Problem to work on → Would you please transcribe the records below exactly, leaving out the pictures?

Data excerpts →
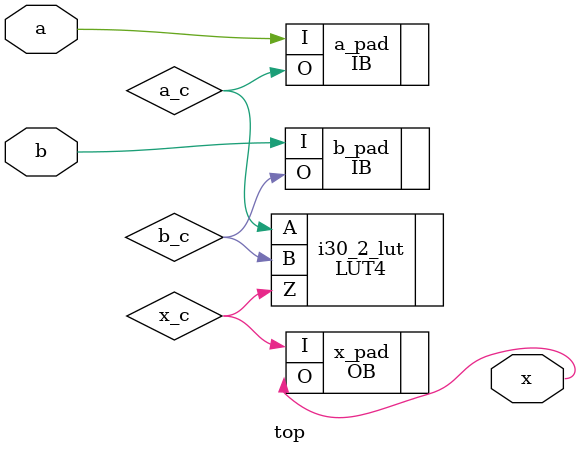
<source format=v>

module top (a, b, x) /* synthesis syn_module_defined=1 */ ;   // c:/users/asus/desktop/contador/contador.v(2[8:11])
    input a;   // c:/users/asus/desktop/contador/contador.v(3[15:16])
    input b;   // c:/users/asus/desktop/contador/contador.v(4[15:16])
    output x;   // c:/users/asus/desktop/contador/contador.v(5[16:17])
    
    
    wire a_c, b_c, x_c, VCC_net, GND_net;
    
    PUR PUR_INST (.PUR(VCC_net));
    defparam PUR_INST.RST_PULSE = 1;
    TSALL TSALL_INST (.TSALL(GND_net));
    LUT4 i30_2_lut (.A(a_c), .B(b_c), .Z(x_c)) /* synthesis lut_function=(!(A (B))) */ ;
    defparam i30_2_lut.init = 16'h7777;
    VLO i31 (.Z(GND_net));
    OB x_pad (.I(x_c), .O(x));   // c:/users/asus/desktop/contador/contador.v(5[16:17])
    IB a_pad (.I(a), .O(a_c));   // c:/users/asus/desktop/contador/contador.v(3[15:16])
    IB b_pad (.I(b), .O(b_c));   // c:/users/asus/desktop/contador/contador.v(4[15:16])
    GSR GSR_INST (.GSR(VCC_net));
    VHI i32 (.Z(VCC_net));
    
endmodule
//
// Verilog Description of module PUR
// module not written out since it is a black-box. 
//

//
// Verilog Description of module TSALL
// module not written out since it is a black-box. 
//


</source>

Result of the task →
<source format=v>

module top (a, b, x) /* synthesis syn_module_defined=1 */ ;   // c:/users/asus/desktop/contador/contador.v(2[8:11])
    input a;   // c:/users/asus/desktop/contador/contador.v(3[15:16])
    input b;   // c:/users/asus/desktop/contador/contador.v(4[15:16])
    output x;   // c:/users/asus/desktop/contador/contador.v(5[16:17])
    
    
    wire a_c, b_c, x_c, VCC_net, GND_net;
    
    PUR PUR_INST (.PUR(VCC_net));
    defparam PUR_INST.RST_PULSE = 1;
    TSALL TSALL_INST (.TSALL(GND_net));
    LUT4 i30_2_lut (.A(a_c), .B(b_c), .Z(x_c)) /* synthesis lut_function=(!(A (B))) */ ;
    defparam i30_2_lut.init = 16'h7777;
    VLO i31 (.Z(GND_net));
    OB x_pad (.I(x_c), .O(x));   // c:/users/asus/desktop/contador/contador.v(5[16:17])
    IB a_pad (.I(a), .O(a_c));   // c:/users/asus/desktop/contador/contador.v(3[15:16])
    IB b_pad (.I(b), .O(b_c));   // c:/users/asus/desktop/contador/contador.v(4[15:16])
    GSR GSR_INST (.GSR(VCC_net));
    VHI i32 (.Z(VCC_net));
    
endmodule
//
// Verilog Description of module PUR
// module not written out since it is a black-box. 
//

//
// Verilog Description of module TSALL
// module not written out since it is a black-box. 
//


</source>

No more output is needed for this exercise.